* _Job 1_
Express each nonblank line of the chart listing below as one string in a JSON list, and leave out the pictures.

* _Study text_
──────────

Salted Caramel Doughnut Holes















Ingredients
2 cups vegetable oil
1 can (16.3 oz) refrigerated biscuits (I use Pillsbury Grands refrigerated biscuits)
½ cup sugar
¾ teaspoon fine sea salt
1 cup caramel dip (from 16-oz container)

Directions
· In deep fryer or 2-quart heavy saucepan, heat oil over medium heat to 350°F. Separate dough into 8 biscuits. Using small round cookie cutter, cut 3 holes out of each biscuit.

· Gently place 3 or 4 doughnut holes in hot oil. Fry on one side until golden brown. Gently turn with tongs; fry until other side is golden brown. Place on cooling rack; cool 2 to 3 minutes.

· Meanwhile, in small bowl, mix sugar and salt; pour onto plate. While doughnut holes are still warm, add to sugar-salt; turn to coat.

· In small microwavable bowl, microwave caramel dip on High about 30 seconds or until warm. Serve doughnut holes with warm caramel dip.

·
Tips

Instead of using a plate, add sugar and salt to a brown paper bag. Add the warm doughnuts to the bag and give them a shake to coat.

Instead of or as well as caramel dip, serve doughnut holes with warm chocolate fudge sauce.

──────────

* _Data to use_
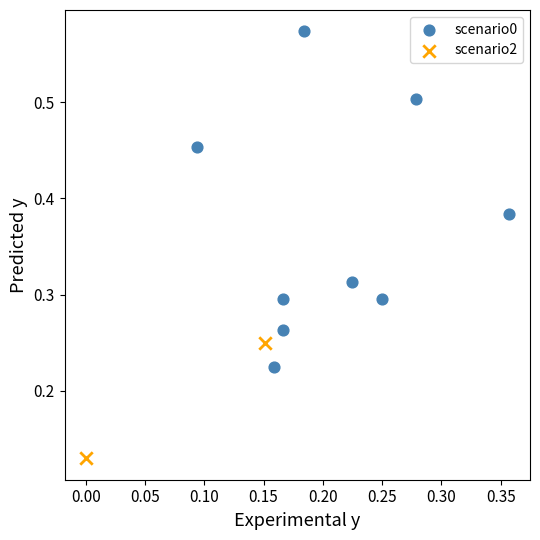

Which series has the widest spread of Y values?

scenario0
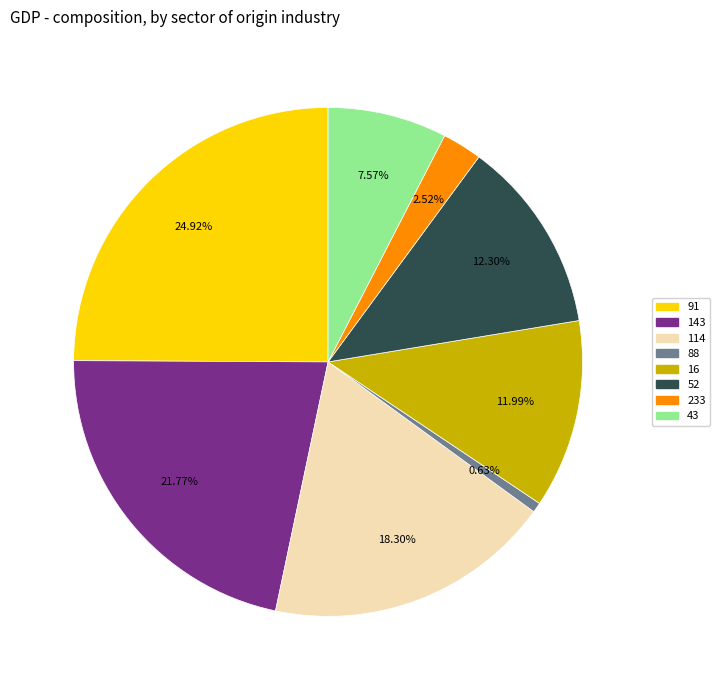

What is the ratio of the value at 233 to the value at 143?

0.1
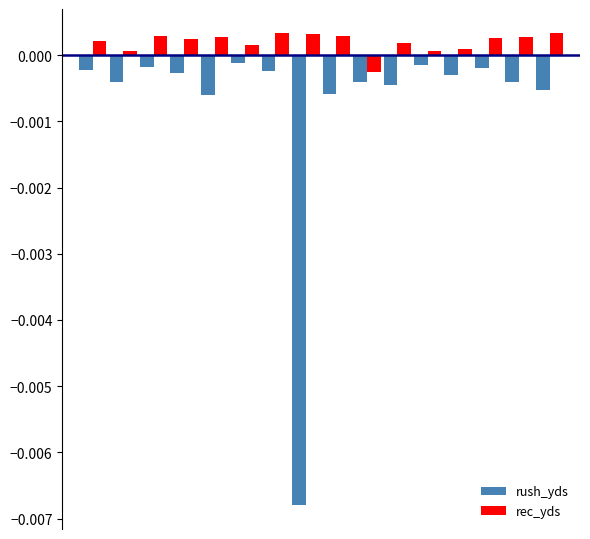

How many groups of bars are there?

16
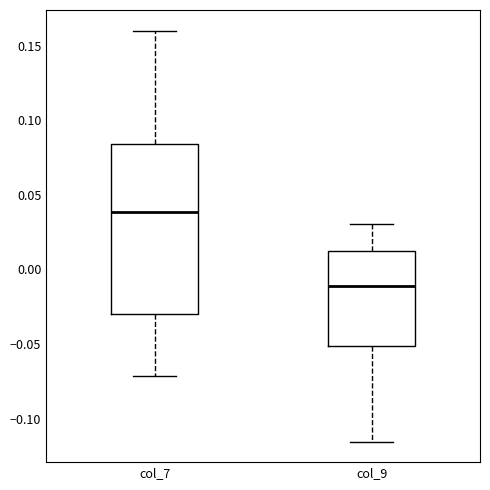

Reading left to right, read every box against the y-axis: the position of its median line, the range the box covers, and the ends of its whiskers. The values are not printed on the chart, so give them approximately, as read against the axis.

col_7: median 0.040, box -0.030 to 0.085, whiskers -0.070 to 0.160
col_9: median -0.010, box -0.050 to 0.010, whiskers -0.115 to 0.030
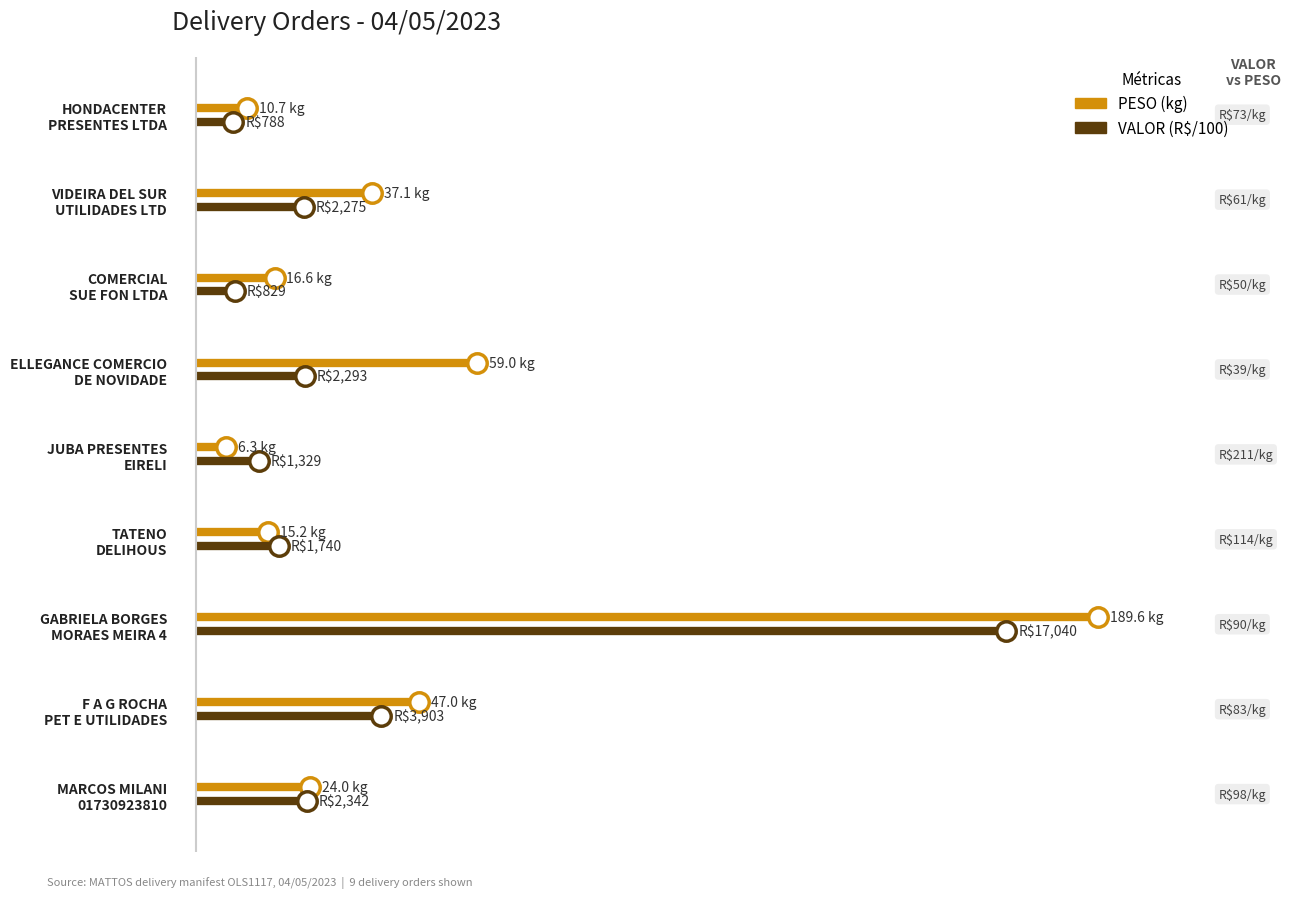

Rank the series by their average value, from highest to lowest.

PESO (kg), VALOR (R$/100)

──────────

* _Job 2_
Retype the stretch of the doughnut hole recipe from "Ingredients" through "turn to coat." word for word.

* _Solution 1_
[
  "Which series has the widest spread of Y values?",
  "scenario0",
  "What is the ratio of the value at 233 to the value at 143?",
  "0.1",
  "How many groups of bars are there?",
  "16",
  "Reading left to right, read every box against the y-axis: the position of its median line, the range the box covers, and the ends of its whiskers. The values are not printed on the chart, so give them approximately, as read against the axis.",
  "col_7: median 0.040, box -0.030 to 0.085, whiskers -0.070 to 0.160",
  "col_9: median -0.010, box -0.050 to 0.010, whiskers -0.115 to 0.030",
  "Rank the series by their average value, from highest to lowest.",
  "PESO (kg), VALOR (R$/100)"
]

* _Solution 2_
Ingredients
2 cups vegetable oil
1 can (16.3 oz) refrigerated biscuits (I use Pillsbury Grands refrigerated biscuits)
½ cup sugar
¾ teaspoon fine sea salt
1 cup caramel dip (from 16-oz container)

Directions
· In deep fryer or 2-quart heavy saucepan, heat oil over medium heat to 350°F. Separate dough into 8 biscuits. Using small round cookie cutter, cut 3 holes out of each biscuit.

· Gently place 3 or 4 doughnut holes in hot oil. Fry on one side until golden brown. Gently turn with tongs; fry until other side is golden brown. Place on cooling rack; cool 2 to 3 minutes.

· Meanwhile, in small bowl, mix sugar and salt; pour onto plate. While doughnut holes are still warm, add to sugar-salt; turn to coat.